A hot-aisle containment system mirrors this approach – the rears of the racks face the aisle, which contains the hot air and exhausts it into a drop ceiling void, return system or computer room air handler (CRAH). Hot-aisle containment is more efficient than cold-aisle containment because it leverages the fact that hot air rises. It also creates a more comfortable environment for data center staff and non-racked equipment.
Either way, aisle containment makes it possible to set cooling systems to a higher temperature while still maintaining a safe operating temperature for the equipment. It also minimizes the risk of hot spots, and reduces the need for humidification and dehumidification. All of this reduces costs by reducing power consumption.
However, aisle-containment with a CRAC unit is not as efficient as in-row cooling. As the name implies, in-row cooling places a cooling unit directly in the row of racks. The unit may be suspended from the ceiling, placed on top of a cabinet or mounted on the floor. Because the cooling unit is closer to the equipment, the cold air doesn’t have to travel as far and heat can be dissipated faster. In-row cooling can be used to supplement room cooling, or installed in a closed-loop arrangement with a cold-aisle containment enclosure.

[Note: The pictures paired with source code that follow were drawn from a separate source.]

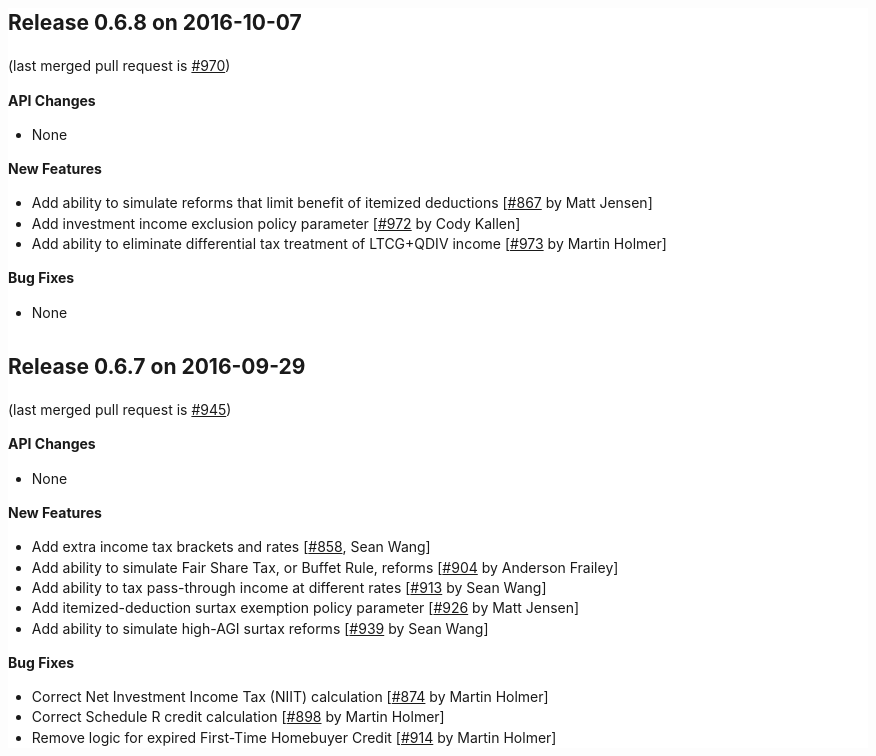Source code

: 
Release 0.6.8 on 2016-10-07
---------------------------
(last merged pull request is
[#970](https://github.com/open-source-economics/Tax-Calculator/pull/970))

**API Changes**
- None

**New Features**
- Add ability to simulate reforms that limit benefit of itemized
  deductions
  [[#867](https://github.com/open-source-economics/Tax-Calculator/pull/867)
  by Matt Jensen]
- Add investment income exclusion policy parameter
  [[#972](https://github.com/open-source-economics/Tax-Calculator/pull/972)
  by Cody Kallen]
- Add ability to eliminate differential tax treatment of LTCG+QDIV
  income
  [[#973](https://github.com/open-source-economics/Tax-Calculator/pull/973)
  by Martin Holmer]

**Bug Fixes**
- None


Release 0.6.7 on 2016-09-29
---------------------------
(last merged pull request is
[#945](https://github.com/open-source-economics/Tax-Calculator/pull/945))

**API Changes**
- None

**New Features**
- Add extra income tax brackets and rates
  [[#858](https://github.com/open-source-economics/Tax-Calculator/pull/858),
  Sean Wang]
- Add ability to simulate Fair Share Tax, or Buffet Rule, reforms
  [[#904](https://github.com/open-source-economics/Tax-Calculator/pull/904)
  by Anderson Frailey]
- Add ability to tax pass-through income at different rates
  [[#913](https://github.com/open-source-economics/Tax-Calculator/pull/913)
  by Sean Wang]
- Add itemized-deduction surtax exemption policy parameter
  [[#926](https://github.com/open-source-economics/Tax-Calculator/pull/926)
  by Matt Jensen]
- Add ability to simulate high-AGI surtax reforms
  [[#939](https://github.com/open-source-economics/Tax-Calculator/pull/939)
  by Sean Wang]

**Bug Fixes**
- Correct Net Investment Income Tax (NIIT) calculation
  [[#874](https://github.com/open-source-economics/Tax-Calculator/pull/874)
  by Martin Holmer]
- Correct Schedule R credit calculation
  [[#898](https://github.com/open-source-economics/Tax-Calculator/pull/898)
  by Martin Holmer]
- Remove logic for expired First-Time Homebuyer Credit
  [[#914](https://github.com/open-source-economics/Tax-Calculator/pull/914)
  by Martin Holmer]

In-row cooling units may use refrigerant or chilled water, and incorporate fans to distribute the cold air. State-of-the-art units have built-in intelligence, varying cooling capacity and fan speeds according to the load.
There are several obvious used cases for in-row cooling. It may be used for a lab environment within a data center, or to provide more efficient cooling for a customer in a co-location facility. In-row cooling is also ideal for extremely dense environments, particularly those that use power-hungry GPU clusters for machine learning and other artificial intelligence applications.
In-row cooling units should be designed to meet customer demand for higher capacity to address today’s heat loads. These units must fit comfortably in any data center environment for delivering maximum cooling capacity.